Brasilia, Brazil, 29 March - 3 April 1999
Alan Penn and Alasdair Turner
Virtual Reality Centre for the Built Environment
The Bartlett School of Graduate Studies
(Torrington Place Site)
University College London
Gower Street
London WC1E 6BT
England
tel (44) (0)171 504 5919
fax (44) (0)171 916 1887
email a.penn@ucl.ac.uk
www http://www.vr.ucl.ac.uk/
Space syntax analysis is currently a two stage process. First, a map of
continuous open space is subdivided into a finite number of elements such
as axial lines or convex spaces. In the second stage the axial or convex
map is represented in the form of a discrete graph of connectivity relations
between lines or spaces, and properties of the graph are measured. Empirically,
measures of the mean depth of the graph have been found to predict observed
pedestrian and vehicular flows. However, there are clearly variations
in configurational properties that occur from point to point within open
space or along the length of an axial line and which current methods cannot
represent or quantify. In particular, continuous curving alignments and
variations from segment to segment along the length of an axial line pose
problems for current methods.
Both the problem of continuous curves and the 'segment' problem rest ultimately
on the representation of continuous space by a finite number of discrete
entities. Curves must be approximated by flat surfaces and vertices if
an infinite number of convex spaces are not to be produced. Similarly,
given any 'element' with metric extent, there are clearly going to be
variations from point to point within it that a discrete representation
will be unable to quantify.
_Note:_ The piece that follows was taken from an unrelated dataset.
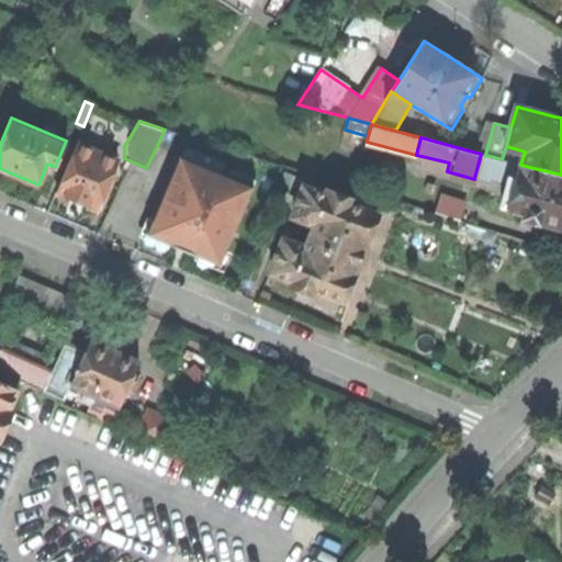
[(76,144),(56,192),(74,200),(97,210),(117,161),(76,144)]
At the basis of both of these problems is
the question of 'resolution'. What is the smallest deformation of the
boundary that needs to be taken into account and how does one generalise
the boundary to eliminate smaller deformations?
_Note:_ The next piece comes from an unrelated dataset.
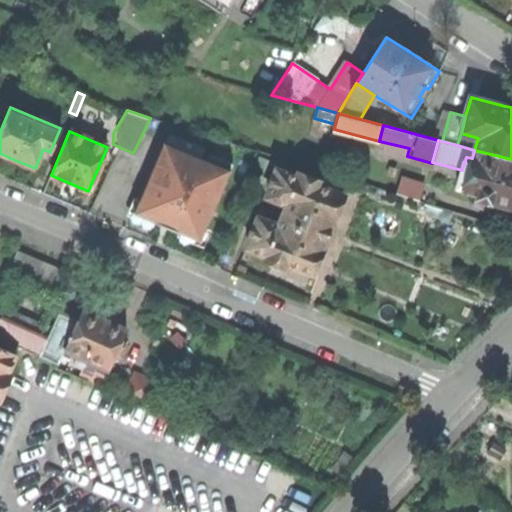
[(181,230),(202,239),(232,164),(210,155),(208,160),(162,142),(134,210),(155,218),(153,222),(165,227),(180,233),(181,230)]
This paper paper proposes a new 'field theory' description of spatial
configuration which replaces the graph representation with a geometrical
transformation of the boundary. The key idea is to replace the justified
depth graph with a geometric and metric representation. The mathematics
of this transformation are developed to allow comparison of 'field depths'
from any point of view in a configuration. An analysis is then carried
out of the distribution of field depths in open space in a sample of experimental
configurations. This analysis suggests that the primary spatial representation
of current syntax, the 'axial line map', may itself be an emergent phenomenon
resulting from a global analysis of the spatial field. The paper concludes
that the discrete elements of conventional syntax methods (axial lines
and convex spaces) arise naturally as a consequence of a lower level field
representation which may be able to unify axial and convex properties
of space within a single description.
_______________________________
_______________________________